Con un horario de entrenamiento intenso, puede que no te recuperes al 100% entre cada sesión. Un día estás al 97%, al siguiente al 95%, y con el tiempo, tu línea base puede estar alrededor del 70%.
Una semana de descarga da más espacio para que te recuperes y repongas tus reservas de energía que se han ido agotando lentamente.
Sin embargo, al hacer una descarga, en lugar de una semana completa de recuperación, mantienes el mismo horario, no rompes el hábito de entrenar y aún obtienes algunas ganancias al ir al gimnasio cada día.
También puede ser una buena oportunidad para enfocarte más en la técnica, lo que podría mejorar tu rendimiento la semana siguiente cuando vuelvas a la intensidad normal.
¿Existen desventajas en las semanas de descarga?

No hay mucho riesgo ni desventaja en tomar una semana de descarga.
Un volumen de entrenamiento menor generalmente resultará en menos progreso, por lo que puede tomar un poco más de tiempo alcanzar tus objetivos de fitness.
Sin embargo, esto generalmente se equilibra, ya que una semana de descarga permite que tu cuerpo se recupere completamente y aumenta tu rendimiento en las semanas normales.
También vale la pena señalar que una semana de descarga, en el peor de los casos, pausa tu progreso. No perderás tu progreso ni darás un paso atrás.
Incluso si tomaras toda la semana sin entrenar, es poco probable que pierdas tus ganancias previas. Generalmente se necesita alrededor de 2-4 semanas antes de que empieces a perder músculo, así que una semana de intensidad reducida no te hará retroceder al punto de partida.
¿Con qué frecuencia deberías hacer una semana de descarga?
No hay una única respuesta correcta sobre con qué frecuencia deberías hacer una semana de descarga (o, para el caso, si realmente necesitas hacer una semana de descarga en primer lugar).

• [DATOS PROPORCIONADOS]:
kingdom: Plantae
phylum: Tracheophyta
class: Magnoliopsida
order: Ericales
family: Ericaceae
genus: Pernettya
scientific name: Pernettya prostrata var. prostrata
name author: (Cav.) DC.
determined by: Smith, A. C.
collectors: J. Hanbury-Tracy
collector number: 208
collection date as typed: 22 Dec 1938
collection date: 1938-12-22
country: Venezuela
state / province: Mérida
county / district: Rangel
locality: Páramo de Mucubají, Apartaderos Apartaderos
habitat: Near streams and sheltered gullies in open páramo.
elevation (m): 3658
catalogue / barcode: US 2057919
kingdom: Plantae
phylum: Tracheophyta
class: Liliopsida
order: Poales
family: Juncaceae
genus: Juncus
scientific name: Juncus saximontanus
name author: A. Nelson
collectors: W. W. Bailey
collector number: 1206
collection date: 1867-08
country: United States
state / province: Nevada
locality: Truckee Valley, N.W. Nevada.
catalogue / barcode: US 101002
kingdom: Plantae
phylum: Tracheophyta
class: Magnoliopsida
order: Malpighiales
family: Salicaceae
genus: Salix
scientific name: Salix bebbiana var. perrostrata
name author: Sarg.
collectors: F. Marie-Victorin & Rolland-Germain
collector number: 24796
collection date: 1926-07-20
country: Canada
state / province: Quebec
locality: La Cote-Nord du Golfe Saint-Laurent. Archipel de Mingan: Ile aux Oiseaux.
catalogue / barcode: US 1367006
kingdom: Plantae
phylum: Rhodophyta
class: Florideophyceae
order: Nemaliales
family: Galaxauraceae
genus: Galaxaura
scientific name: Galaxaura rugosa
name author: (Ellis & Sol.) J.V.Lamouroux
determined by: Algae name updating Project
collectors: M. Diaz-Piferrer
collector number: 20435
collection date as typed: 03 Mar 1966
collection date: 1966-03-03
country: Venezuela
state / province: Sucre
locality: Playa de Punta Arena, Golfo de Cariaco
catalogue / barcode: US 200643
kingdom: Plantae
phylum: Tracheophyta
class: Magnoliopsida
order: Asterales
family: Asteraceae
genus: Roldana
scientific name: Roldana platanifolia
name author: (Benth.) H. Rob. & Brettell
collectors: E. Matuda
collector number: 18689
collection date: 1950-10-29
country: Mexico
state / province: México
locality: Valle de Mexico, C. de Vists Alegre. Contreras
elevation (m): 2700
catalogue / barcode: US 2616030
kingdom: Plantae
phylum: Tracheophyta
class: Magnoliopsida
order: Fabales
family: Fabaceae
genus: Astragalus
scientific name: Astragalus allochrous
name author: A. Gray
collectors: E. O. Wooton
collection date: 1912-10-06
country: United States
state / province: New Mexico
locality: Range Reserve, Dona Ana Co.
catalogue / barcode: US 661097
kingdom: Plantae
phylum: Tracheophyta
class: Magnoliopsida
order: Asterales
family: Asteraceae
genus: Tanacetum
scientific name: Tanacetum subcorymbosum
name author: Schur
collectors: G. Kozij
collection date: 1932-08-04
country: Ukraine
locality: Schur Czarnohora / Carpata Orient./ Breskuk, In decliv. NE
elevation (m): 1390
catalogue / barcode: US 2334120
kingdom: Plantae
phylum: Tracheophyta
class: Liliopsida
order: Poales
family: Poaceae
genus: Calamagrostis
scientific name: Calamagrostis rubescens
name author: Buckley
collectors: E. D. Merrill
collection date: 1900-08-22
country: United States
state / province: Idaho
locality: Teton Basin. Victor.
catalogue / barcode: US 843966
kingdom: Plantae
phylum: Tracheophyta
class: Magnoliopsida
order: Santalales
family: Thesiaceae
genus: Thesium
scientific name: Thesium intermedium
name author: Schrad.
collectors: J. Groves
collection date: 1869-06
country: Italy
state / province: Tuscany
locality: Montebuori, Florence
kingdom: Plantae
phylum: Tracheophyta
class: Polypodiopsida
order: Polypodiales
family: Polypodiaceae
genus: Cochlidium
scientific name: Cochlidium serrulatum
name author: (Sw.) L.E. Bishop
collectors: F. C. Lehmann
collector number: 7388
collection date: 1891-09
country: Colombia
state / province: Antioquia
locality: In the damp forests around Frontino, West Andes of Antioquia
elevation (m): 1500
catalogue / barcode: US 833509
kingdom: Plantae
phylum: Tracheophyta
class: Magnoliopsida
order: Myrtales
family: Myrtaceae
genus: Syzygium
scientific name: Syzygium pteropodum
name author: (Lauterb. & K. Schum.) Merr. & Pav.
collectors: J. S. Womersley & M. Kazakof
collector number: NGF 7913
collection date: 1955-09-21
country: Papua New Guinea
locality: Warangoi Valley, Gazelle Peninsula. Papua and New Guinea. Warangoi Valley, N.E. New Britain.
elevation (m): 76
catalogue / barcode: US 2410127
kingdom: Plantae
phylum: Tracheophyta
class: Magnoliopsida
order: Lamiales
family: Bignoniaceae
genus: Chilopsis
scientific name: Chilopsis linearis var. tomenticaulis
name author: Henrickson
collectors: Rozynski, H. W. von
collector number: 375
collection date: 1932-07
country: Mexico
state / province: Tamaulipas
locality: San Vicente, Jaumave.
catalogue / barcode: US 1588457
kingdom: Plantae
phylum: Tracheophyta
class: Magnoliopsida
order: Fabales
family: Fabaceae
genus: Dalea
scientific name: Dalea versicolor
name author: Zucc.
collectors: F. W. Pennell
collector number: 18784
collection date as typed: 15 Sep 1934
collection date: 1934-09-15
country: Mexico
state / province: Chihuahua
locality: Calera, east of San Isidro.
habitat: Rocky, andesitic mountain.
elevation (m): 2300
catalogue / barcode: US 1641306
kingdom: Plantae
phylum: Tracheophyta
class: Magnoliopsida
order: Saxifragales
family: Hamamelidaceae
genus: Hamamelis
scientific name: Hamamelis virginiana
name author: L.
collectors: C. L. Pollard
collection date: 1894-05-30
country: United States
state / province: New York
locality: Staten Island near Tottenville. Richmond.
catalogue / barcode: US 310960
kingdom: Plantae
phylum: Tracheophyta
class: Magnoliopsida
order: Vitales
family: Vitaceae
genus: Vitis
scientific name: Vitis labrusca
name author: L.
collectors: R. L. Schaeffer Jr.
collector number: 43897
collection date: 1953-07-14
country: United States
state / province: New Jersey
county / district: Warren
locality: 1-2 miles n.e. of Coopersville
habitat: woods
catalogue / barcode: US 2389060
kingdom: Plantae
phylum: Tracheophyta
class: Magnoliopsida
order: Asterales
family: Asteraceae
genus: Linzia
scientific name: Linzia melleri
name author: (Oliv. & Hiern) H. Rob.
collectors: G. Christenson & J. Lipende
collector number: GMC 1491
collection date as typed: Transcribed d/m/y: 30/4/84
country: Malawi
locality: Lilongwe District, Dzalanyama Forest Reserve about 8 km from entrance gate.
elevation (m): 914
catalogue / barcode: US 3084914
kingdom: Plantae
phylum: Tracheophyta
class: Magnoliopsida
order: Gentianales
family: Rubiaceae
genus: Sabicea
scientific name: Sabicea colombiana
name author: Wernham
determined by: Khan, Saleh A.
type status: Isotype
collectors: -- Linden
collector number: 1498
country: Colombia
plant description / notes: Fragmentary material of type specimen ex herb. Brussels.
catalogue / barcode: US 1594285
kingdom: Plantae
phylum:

• [DETALLES DEL PROBLEMA]: Según el texto sobre las semanas de descarga, ¿cuánto tiempo suele pasar antes de que empieces a perder músculo? Responde apoyándote solo en el texto sobre las semanas de descarga.

• [SOLUCIÓN DEL PROBLEMA]: Alrededor de 2-4 semanas.